**Supplied records:**
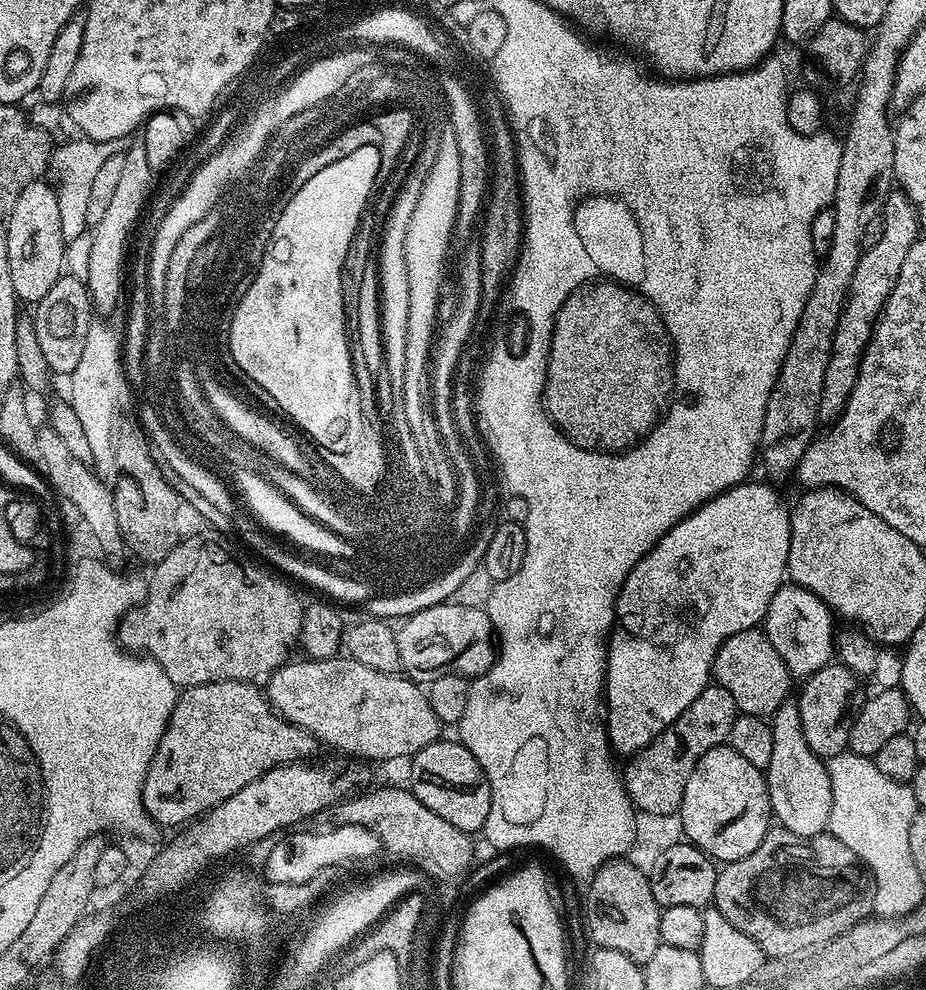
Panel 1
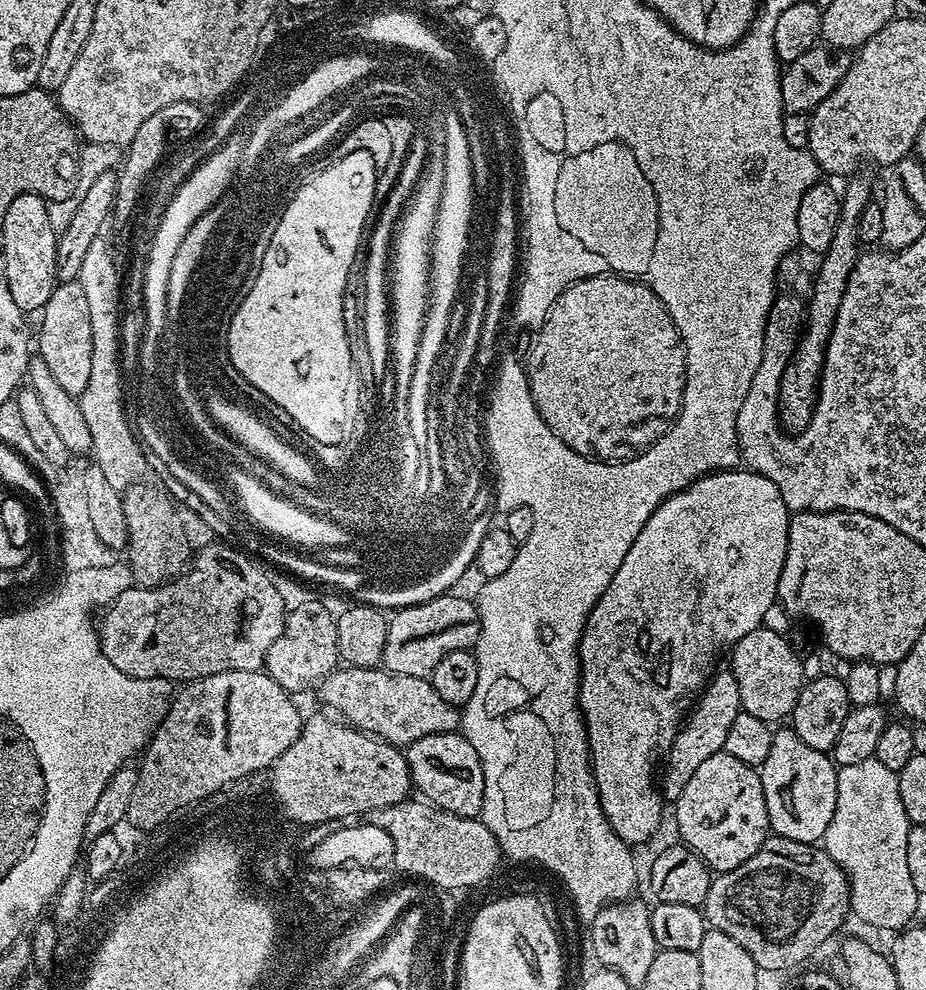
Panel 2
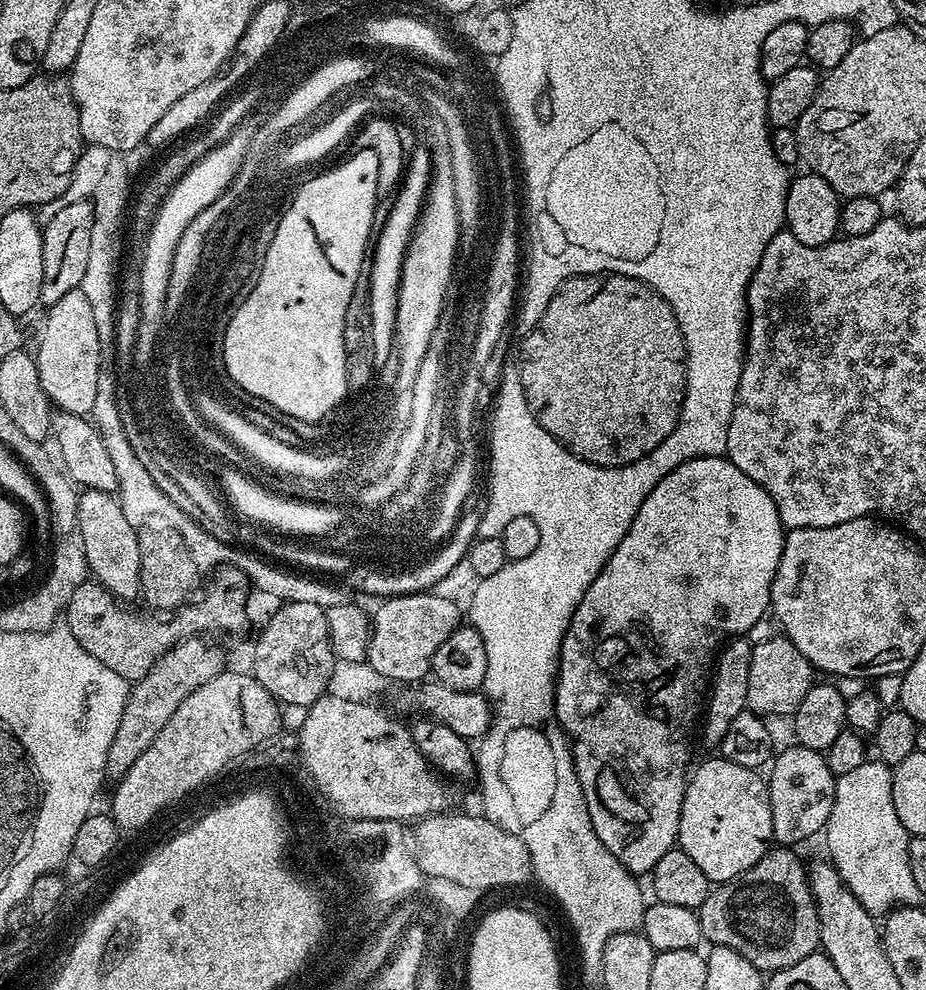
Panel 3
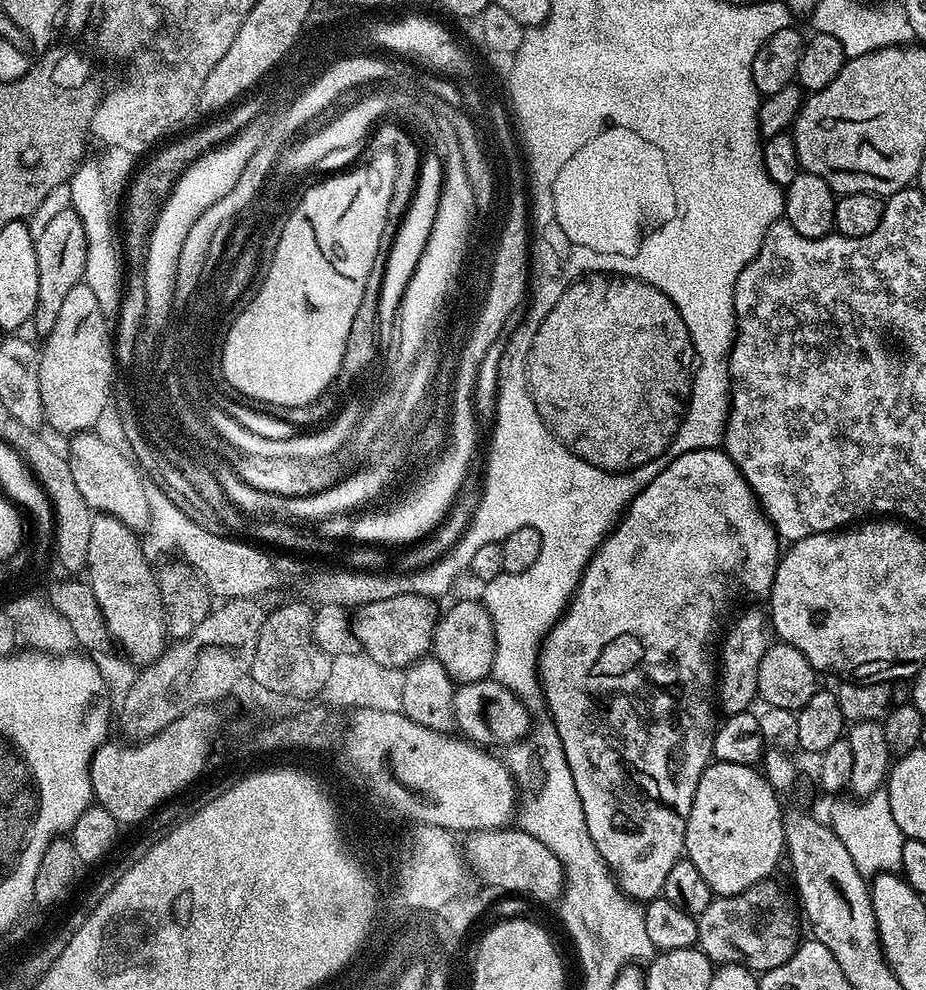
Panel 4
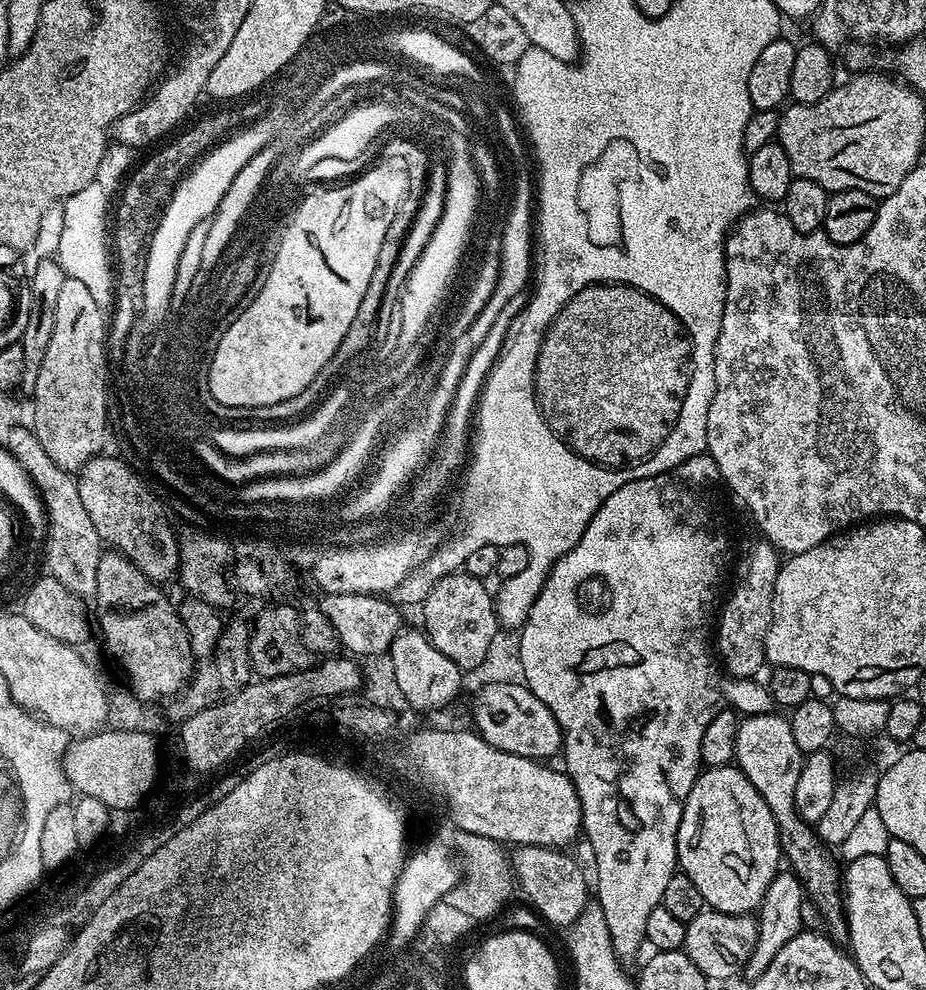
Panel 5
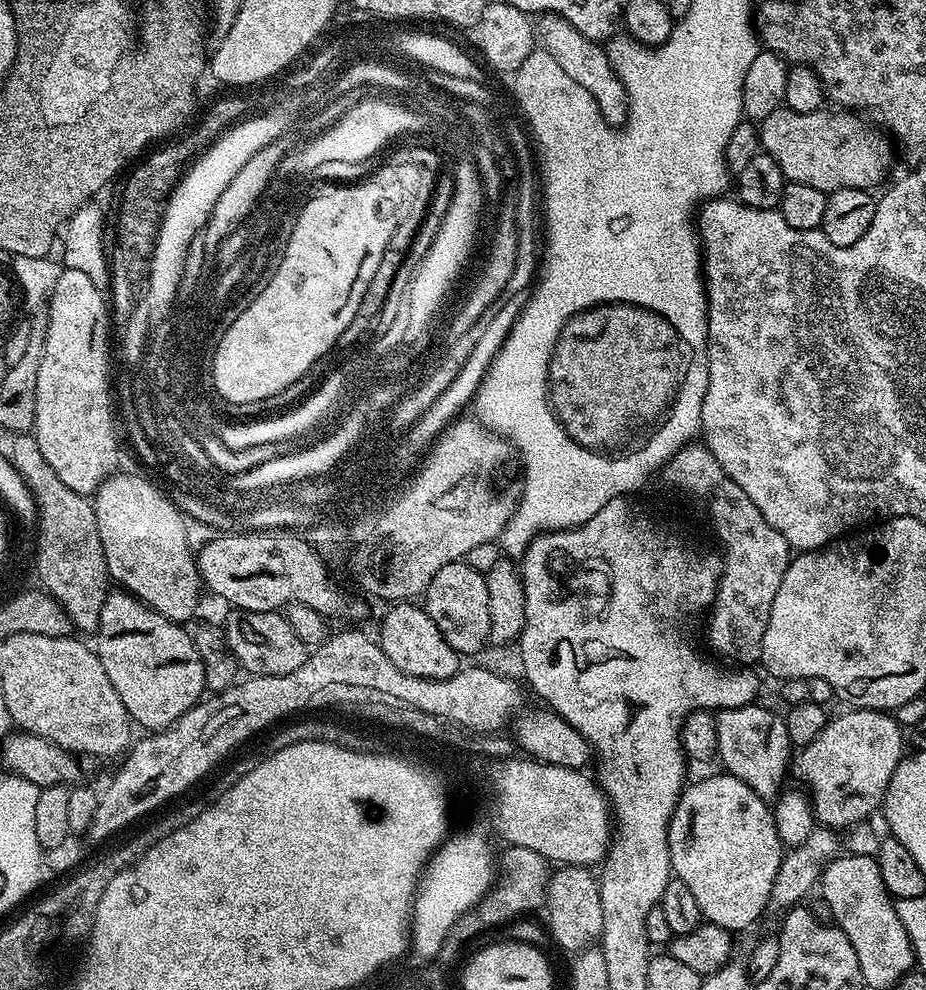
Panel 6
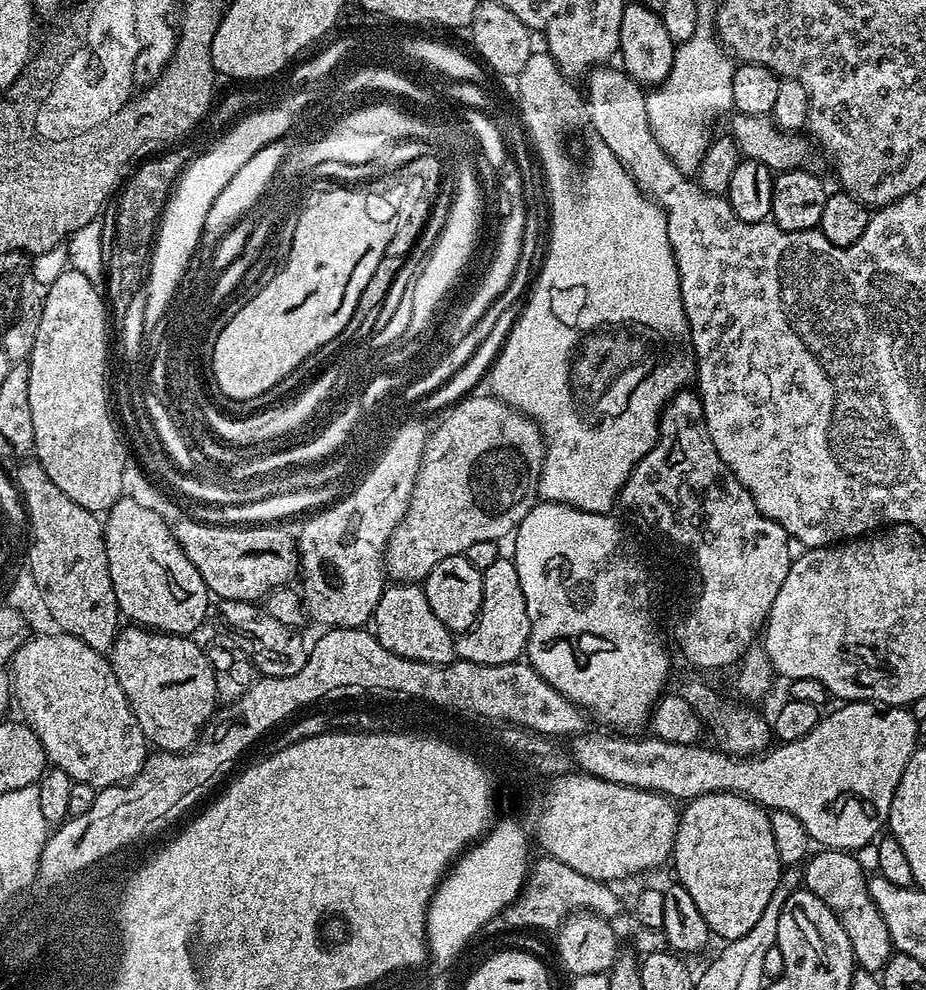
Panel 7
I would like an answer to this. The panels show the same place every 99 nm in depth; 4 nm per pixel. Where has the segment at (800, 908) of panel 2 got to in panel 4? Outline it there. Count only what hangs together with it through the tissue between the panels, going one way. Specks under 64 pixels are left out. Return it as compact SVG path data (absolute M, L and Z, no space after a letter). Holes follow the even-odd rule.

**Required action:**
Repeat verbatim all the material, but not the pictures.

**Answer to this problem:**
Panel 1
Panel 2
Panel 3
Panel 4
Panel 5
Panel 6
Panel 7
I would like an answer to this. The panels show the same place every 99 nm in depth; 4 nm per pixel. Where has the segment at (800, 908) of panel 2 got to in panel 4? Outline it there. Count only what hangs together with it through the tissue between the panels, going one way. Specks under 64 pixels are left out. Return it as compact SVG path data (absolute M, L and Z, no space after a letter). Holes follow the even-odd rule.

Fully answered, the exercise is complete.